Euonymus japonicus Thunb.

Frost hardy, dense, bushy, evergreen shrub or small tree with toothed, obovate leaves, to 6cm long, and small white flowers followed by spherical, pink-tinged white fruits, which are not always produced.  To 4m.  [RHSE, Hortus, Hilliers’].

Euonymus japonicus Thunb. var. variegatus

For more detail see Euonymus japonicus Thunb.  ‘There are two varieties, one with silver striped, the other with gold striped leaves; but the latter is very subject to run back to the green-leaved, while the silver striped hardly ever changes.’  [BR f.6/1844].  Macarthur’s plant is presumably one of these.  

Eupatorium sordidum Less.

Half hardy, bushy, rounded shrub with young stems covered in red woolly hairs, opposite, ovate, toothed leaves with red hairs beneath, and terminal corymbs, to 12cm across, of fragrant, violet flowers, mainly in winter.  To 3m.  [RHSE, Hortus].

Euphorbia fulgens Karw. ex Klotzsch

Frost tender, erect, open, deciduous shrub with slender stems that arch at the tips, lance-shaped leaves, to 10cm long, and decorative axillary cymes of flower-like scarlet bracts and reduced floral parts in winter.  To 1.2m.  [RHSE, Hortus].

Euphorbia heterophylla L. var. cyathophora (Murr.) Boiss.

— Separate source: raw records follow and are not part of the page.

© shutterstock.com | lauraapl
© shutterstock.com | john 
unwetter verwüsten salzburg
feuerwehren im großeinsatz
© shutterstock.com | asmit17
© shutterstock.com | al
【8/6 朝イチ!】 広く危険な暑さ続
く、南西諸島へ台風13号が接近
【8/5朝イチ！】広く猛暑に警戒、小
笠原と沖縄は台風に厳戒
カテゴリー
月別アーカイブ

The species Euphorbia heterophylla is an annual with ovate, sometimes variegated leaves and small flowers surrounded with scarlet bracts.  To 90cm.  [RHSD, Hortus].  The variety cyathophora, described nearly 100 years before the type, varies from the type ‘not only in its mostly pandurate [fiddle-shaped] leaves (the floral ones commonly purplish- or reddish-splotched) but in its more rounded, ecarinate [keelless] seeds’.  [Annals of the Missouri Botanic Garden vol.25 p.72/1938].

Euphorbia milii Des Moul cv. splendens (Bojer ex Hook.) Ursch & Leandri.

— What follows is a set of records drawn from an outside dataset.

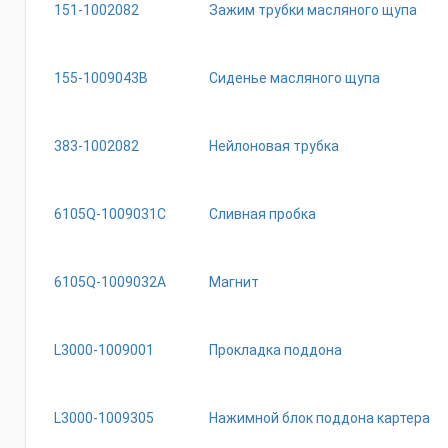
151-1002082
Зажим трубки масляного щупа
155-1009043B
Сиденье масляного щупа
383-1002082
Нейлоновая трубка
6105Q-1009031C
Сливная пробка
6105Q-1009032A
Магнит
L3000-1009001
Прокладка поддона
L3000-1009305
Нажимной блок поддона картера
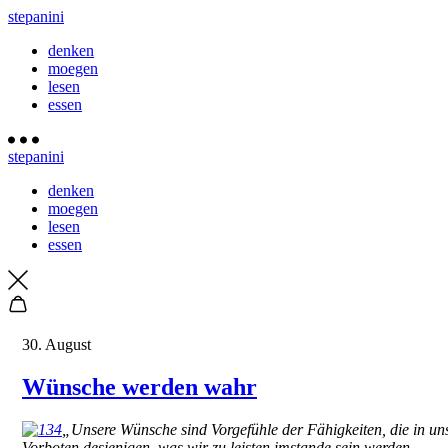
stepanini
denken
moegen
lesen
essen
stepanini
denken
moegen
lesen
essen
30. August
Wünsche werden wahr
„Unsere Wünsche sind Vorgefühle der Fähigkeiten, die in uns
Vorboten desjenigen, was wir zu leisten imstande sein werden.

Frost tender, semi-prostrate to scrambling, slow-growing, mainly evergreen, semi-succulent shrub with slender, fleshy, thorny stems and branches and axillary cymes of intense red flower-like bracts and reduced floral parts in spring and summer.  To 30cm, spreading to several metres.  The type Euphorbia milii is a bushy shrub, to 1m or more.  [RHSE, Hortus].